The Regency motif can be seen all over the place in my Edwardian books; it is suggested in the few costumes that are visible in them, but mostly in the elements of the architecture: everywhere there are bow windows, verandahs, French windows and white rendered walls. Some architects used these features to develop a style sometimes called ‘Quality Street’, after the 1901 play by J. M. Barrie about genteel young ladies and dashing subalterns.
This was a solecistic hybrid of Regency and Queen Anne, as popular then for high-street banks and tea rooms as it was for cottages. It was a popular style because it was sentimental. And the Edwardian architect was – so unlike his Neo-Gothic or Modern equivalents – quite unafraid of being either sentimental or popular. In fact, what comes across most strongly from these Edwardian house books is that some homes are essentially presented as a series of romantic vignettes. There are views of sitting-halls, stair landings and gardens. They are comfortably and somewhat sentimentally furnished. The tables might be set for tea, and the pretty girls and handsome officers are easily imagined. It is clear that these images are aimed to appeal just as the popular novel appeals to the mass of readers. There is no curious battle going on between the ideas of the architect and the aspirations of the great majority of people who want a comfortable place to sit, in a comfortable way of dressing, in surroundings that somehow remind them of their favourite places, full of vases of flowers. And it was achievable.

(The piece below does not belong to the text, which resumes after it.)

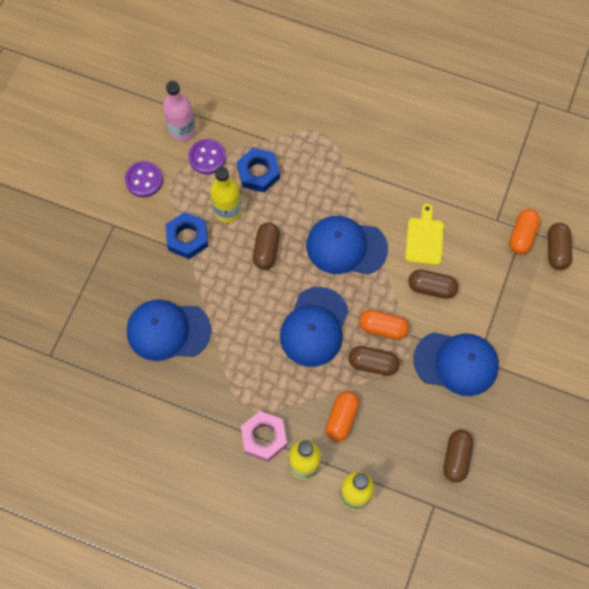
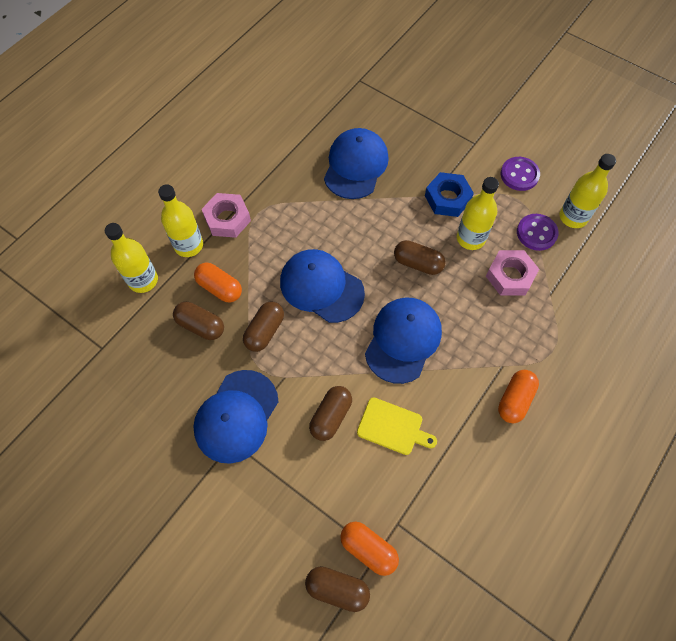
camera: 105 degrees right, 5 degrees down
(182, 130) = (573, 217): pink bottle -> yellow bottle
(258, 173) = (510, 276): blue nut -> pink nut
(382, 328) = (300, 352): orange capsule -> orange capsule (515, 400)
(456, 458) = (137, 384): brown capsule -> brown capsule (201, 326)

All of which makes the Armageddon that followed that much more awful. The dashing subalterns had gone out fighting. Margot Asquith, the prime minister’s wife, was wearing her ‘little grey & silver Ospovat Russian tea-gown’ that her young son loved when she heard the news that Raymond, her husband’s eldest child, had been killed at the Front (1).

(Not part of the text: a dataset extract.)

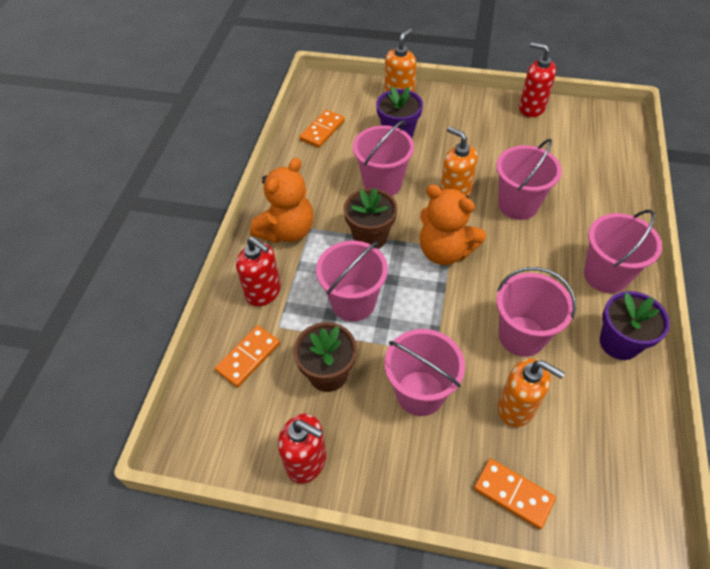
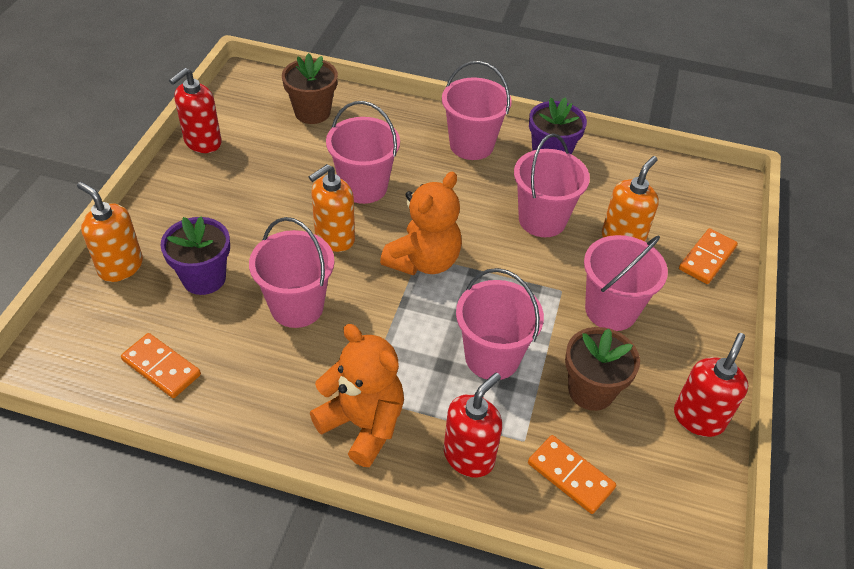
camera: 90 degrees left, 5 degrees down
(370, 237) = (390, 330): brown flower pot -> brown flower pot (312, 112)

She was in her new, pretty weekend cottage at the time. Everywhere, the sweet homes of the families back in England suddenly reeked of the filth of the trenches, almost as if all that sentimentality and the easy comfort of home life had somehow to be paid for in blood. And we know that many of those pretty details – the Victorian wallpaper, for example – were soon to vanish, as modernism kicked over the traces of what had come before it.
I am thinking too of those innocent little vases of flowers. In April 1915, after a month at war, Roland Leighton, the fiancé of my grandmother Vera Brittain, sent her not, of course, flowers from the Front, but a poem about them: Violets from Plug Street Wood. The middle verse runs like this:
Violets from Plug Street Wood –
Think what they have meant to me –
Life and Hope and Love and You
(And you did not see them grow
Where his mangled body lay,
Hiding Horror from the day;
Sweetest it was better so.)
It was indeed better so. When we can detach Edwardian architecture, like Edwardian fashion and Edwardian art, from the smash and the catastrophe that followed them, we can start to appreciate the beauty of them as they really are.
(1) Brock, Michael and Eleanor, Margot Asquith’s Great War Diary 1914–1916. OUP: 2014, p. 287.